Metatranscriptomic Insights into Host-Microbiome Interactions Underlying Asymptomatic COVID-19 Cases
In recent years, the research on Coronavirus disease 2019 (COVID-19) has surged rapidly due to its infectious nature and epidemiological importance as a pandemic. Association of other pathogenic microbes or different human microbiomes with COVID-19 severity is well established. While much is known about COVID-19, studies exploring how host-pathogen interactions at the transcriptomic level influence disease severity are still limited. This research focuses on metatranscriptomic perspective of COVID-19 patients from different Bangladeshi cohorts. Metatranscriptomic sequencing was performed using the extracted RNA of forty different nasopharyngeal samples. After preprocessing and assembly of the genome sequence data, taxonomic identification and diversity along with antibiotic resistance pattern was analyzed using different bioinformatic pipelines. COVID-19 positive and asymptomatic positive patients had a higher abundance of pathogenic and multidrug resistant bacteria whereas the Healthy or recovered patients had higher fungal population. Differential gene expression analysis was also performed to identify the upregulated and downregulated genes responsible for different biological and immunological pathways of humans. Here, immunological response related genes were mostly upregulated in positive cases which was also evident in the proinflammatory cytokines upregulation.

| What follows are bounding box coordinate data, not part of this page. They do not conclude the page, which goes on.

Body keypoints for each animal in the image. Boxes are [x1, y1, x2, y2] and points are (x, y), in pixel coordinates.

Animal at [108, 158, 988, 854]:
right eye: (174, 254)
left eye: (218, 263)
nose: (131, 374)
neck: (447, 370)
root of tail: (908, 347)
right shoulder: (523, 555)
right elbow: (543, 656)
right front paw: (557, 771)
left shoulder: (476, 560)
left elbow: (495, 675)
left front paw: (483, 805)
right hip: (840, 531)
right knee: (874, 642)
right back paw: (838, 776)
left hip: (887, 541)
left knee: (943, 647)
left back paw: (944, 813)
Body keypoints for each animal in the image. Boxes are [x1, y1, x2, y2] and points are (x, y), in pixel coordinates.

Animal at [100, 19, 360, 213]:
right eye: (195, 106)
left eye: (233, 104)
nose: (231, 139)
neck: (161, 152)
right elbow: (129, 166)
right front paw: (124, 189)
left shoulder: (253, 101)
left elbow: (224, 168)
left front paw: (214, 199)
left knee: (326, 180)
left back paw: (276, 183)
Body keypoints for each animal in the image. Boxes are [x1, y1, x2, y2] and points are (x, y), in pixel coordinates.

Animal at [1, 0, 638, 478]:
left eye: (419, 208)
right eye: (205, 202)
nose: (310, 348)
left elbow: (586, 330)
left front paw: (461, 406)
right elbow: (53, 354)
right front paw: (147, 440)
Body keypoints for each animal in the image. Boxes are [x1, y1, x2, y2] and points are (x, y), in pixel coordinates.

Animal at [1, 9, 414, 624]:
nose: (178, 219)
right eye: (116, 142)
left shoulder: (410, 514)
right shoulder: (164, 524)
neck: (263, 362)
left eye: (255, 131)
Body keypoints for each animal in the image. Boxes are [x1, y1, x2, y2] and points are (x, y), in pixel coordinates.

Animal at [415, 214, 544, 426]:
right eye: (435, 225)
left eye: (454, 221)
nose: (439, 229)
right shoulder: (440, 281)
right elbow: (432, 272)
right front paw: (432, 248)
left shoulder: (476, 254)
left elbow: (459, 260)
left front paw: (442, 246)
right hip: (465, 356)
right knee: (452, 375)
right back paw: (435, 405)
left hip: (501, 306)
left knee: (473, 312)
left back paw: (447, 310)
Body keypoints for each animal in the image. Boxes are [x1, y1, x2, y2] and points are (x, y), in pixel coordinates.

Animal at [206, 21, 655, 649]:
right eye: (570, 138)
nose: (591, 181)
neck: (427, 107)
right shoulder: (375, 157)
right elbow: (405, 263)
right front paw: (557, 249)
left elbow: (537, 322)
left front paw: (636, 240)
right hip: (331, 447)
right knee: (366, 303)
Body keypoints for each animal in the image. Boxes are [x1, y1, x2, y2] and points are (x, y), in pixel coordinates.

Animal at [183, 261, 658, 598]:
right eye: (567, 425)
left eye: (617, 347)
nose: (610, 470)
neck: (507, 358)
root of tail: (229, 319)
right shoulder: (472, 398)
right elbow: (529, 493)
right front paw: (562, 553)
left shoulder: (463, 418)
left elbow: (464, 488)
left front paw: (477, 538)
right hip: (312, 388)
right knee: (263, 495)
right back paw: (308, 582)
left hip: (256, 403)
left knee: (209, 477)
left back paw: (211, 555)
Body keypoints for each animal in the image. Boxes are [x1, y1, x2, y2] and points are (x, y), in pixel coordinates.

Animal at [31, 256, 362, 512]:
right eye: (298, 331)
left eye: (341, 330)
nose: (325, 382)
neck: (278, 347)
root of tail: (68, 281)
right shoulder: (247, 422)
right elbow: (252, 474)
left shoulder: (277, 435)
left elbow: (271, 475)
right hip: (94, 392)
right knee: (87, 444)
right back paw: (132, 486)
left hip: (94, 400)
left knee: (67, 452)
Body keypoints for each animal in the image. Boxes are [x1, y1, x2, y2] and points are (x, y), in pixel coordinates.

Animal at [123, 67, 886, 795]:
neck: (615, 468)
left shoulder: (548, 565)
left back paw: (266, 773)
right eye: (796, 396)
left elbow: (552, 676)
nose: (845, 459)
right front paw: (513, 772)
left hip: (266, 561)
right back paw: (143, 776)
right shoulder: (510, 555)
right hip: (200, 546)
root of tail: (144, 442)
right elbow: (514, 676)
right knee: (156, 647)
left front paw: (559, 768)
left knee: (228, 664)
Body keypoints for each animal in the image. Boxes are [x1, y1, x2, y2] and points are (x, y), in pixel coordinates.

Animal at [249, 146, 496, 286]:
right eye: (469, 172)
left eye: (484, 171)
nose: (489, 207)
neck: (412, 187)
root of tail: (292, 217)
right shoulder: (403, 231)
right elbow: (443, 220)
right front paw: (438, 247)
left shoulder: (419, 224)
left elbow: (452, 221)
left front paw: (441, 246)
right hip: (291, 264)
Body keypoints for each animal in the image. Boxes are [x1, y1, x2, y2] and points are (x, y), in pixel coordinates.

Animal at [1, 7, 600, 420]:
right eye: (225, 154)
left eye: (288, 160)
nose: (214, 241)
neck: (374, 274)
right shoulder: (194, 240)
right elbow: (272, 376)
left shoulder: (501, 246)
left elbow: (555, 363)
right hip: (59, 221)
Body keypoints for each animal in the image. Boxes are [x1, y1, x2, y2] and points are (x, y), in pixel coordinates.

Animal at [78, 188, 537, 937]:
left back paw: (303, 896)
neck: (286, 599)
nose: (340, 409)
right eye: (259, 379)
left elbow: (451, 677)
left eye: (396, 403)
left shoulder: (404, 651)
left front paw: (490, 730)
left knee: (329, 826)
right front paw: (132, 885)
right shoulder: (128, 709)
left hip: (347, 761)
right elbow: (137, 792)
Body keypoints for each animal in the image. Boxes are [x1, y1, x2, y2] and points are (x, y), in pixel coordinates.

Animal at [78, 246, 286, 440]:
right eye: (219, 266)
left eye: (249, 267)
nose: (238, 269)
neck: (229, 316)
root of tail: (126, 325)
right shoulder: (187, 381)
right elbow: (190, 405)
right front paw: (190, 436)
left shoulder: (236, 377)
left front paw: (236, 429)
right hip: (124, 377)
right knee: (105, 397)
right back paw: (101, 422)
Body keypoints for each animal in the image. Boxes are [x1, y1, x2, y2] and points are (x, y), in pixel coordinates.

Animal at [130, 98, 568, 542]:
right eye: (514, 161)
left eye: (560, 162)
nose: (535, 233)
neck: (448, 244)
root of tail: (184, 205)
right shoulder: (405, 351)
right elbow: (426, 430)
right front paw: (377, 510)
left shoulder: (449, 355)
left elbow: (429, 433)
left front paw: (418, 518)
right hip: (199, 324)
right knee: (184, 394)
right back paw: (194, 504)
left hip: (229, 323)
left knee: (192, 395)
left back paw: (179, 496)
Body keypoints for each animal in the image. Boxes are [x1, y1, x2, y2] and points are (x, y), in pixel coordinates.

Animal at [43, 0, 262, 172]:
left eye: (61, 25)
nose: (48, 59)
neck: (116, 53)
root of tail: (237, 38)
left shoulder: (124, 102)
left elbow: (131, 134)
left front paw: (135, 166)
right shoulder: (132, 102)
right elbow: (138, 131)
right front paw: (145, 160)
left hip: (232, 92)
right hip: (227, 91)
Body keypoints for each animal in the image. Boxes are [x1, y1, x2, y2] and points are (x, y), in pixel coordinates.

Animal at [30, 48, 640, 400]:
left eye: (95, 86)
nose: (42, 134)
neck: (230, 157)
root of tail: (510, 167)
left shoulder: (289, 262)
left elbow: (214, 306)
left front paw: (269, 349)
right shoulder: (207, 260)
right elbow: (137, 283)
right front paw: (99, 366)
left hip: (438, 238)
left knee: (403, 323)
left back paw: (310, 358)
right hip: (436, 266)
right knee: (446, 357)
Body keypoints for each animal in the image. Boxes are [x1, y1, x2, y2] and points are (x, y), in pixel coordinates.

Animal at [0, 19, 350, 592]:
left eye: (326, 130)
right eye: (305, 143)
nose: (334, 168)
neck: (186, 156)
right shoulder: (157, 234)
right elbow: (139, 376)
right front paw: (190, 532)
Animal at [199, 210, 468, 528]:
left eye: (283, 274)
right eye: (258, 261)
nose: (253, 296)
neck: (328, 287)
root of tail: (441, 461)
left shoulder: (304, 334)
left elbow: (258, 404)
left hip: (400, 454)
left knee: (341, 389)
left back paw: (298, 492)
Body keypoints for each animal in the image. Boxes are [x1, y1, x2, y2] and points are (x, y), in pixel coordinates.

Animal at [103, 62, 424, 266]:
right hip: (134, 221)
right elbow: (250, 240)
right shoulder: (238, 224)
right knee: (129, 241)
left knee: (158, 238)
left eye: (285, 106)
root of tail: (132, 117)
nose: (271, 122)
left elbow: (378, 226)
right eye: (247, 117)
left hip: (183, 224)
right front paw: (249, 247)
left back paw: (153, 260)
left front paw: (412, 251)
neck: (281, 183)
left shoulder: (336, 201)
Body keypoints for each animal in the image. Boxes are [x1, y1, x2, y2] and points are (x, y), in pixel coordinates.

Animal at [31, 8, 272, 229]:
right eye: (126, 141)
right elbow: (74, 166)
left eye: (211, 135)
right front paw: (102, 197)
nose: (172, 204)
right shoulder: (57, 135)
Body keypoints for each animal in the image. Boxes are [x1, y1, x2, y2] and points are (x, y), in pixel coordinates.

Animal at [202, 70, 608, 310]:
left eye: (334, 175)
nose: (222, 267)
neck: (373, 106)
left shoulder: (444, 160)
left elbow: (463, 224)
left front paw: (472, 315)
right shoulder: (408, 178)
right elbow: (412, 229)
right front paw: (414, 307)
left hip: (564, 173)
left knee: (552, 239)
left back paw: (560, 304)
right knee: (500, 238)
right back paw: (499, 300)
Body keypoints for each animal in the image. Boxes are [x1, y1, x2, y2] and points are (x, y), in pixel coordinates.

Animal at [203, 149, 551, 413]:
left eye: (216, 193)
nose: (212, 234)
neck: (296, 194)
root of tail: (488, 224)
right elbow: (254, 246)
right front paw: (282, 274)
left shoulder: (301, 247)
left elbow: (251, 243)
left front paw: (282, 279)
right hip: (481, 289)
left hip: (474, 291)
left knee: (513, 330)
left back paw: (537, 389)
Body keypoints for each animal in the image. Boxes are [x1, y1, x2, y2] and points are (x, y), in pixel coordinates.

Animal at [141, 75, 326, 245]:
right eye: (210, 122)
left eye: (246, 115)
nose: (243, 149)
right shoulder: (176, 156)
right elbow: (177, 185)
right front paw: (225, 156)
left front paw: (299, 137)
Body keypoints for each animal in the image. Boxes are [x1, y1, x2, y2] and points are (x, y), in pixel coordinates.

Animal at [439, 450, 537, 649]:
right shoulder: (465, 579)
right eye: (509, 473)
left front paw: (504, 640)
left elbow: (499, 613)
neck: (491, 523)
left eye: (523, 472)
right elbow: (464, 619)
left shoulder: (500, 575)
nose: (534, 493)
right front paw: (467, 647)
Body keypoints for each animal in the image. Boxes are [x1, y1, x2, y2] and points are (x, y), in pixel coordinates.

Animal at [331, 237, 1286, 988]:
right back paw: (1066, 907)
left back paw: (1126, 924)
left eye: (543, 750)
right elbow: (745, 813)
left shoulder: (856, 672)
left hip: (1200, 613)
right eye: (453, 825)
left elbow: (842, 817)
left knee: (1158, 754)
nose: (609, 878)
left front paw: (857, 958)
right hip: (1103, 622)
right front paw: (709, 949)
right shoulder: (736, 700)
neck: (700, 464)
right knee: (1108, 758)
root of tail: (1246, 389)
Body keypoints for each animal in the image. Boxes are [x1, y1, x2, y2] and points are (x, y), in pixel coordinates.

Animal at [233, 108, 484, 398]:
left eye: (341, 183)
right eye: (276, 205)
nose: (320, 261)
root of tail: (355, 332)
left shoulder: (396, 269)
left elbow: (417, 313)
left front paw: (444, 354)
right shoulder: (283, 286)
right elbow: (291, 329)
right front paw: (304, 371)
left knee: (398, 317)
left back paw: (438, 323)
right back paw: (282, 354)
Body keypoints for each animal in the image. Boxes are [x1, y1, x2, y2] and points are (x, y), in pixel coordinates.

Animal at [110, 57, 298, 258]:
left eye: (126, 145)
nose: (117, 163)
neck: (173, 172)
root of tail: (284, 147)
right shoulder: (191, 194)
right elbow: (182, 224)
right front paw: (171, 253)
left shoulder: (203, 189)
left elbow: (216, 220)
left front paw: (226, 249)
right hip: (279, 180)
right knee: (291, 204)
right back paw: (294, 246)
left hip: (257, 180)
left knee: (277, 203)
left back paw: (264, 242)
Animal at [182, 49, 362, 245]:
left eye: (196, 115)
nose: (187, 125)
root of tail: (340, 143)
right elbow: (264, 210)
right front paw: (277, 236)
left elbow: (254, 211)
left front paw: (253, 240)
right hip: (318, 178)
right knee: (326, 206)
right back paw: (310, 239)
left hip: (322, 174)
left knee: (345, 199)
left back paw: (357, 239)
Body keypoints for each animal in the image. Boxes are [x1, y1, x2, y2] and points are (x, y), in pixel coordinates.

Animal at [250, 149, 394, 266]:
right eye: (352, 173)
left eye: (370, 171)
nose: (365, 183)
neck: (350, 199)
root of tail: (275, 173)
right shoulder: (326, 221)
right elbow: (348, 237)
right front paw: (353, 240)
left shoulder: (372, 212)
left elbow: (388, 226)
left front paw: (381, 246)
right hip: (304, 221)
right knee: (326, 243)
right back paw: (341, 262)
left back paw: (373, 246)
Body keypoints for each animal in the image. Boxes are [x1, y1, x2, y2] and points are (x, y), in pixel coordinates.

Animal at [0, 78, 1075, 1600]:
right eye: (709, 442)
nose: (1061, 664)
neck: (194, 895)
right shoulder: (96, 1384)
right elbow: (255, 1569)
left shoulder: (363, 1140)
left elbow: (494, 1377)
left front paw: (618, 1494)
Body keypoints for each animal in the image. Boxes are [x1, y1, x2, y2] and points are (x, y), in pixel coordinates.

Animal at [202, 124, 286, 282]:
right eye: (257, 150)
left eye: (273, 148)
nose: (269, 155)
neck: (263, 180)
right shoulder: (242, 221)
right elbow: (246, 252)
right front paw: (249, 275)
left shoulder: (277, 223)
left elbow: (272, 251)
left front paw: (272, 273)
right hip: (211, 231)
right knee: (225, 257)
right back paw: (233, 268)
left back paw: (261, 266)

Moreover, asymptomatic positive cases showed low TLR-4 expression, which is key to recognizing pathogen-associated molecular patterns (PAMPs) and triggering pro-inflammatory immune responses. This study can clarify the gene expression and signaling pattern of COVID-19 patients with different severity. This may also suggest that some populations exhibit reduced basal expression of TLR-4, which may suppress innate immune activation following infection and contribute to asymptomatic clinical outcomes; however, this hypothesis requires further investigation. Future studies should aim to validate these associations using larger, ethnically diverse cohorts with comprehensive clinical and demographic data.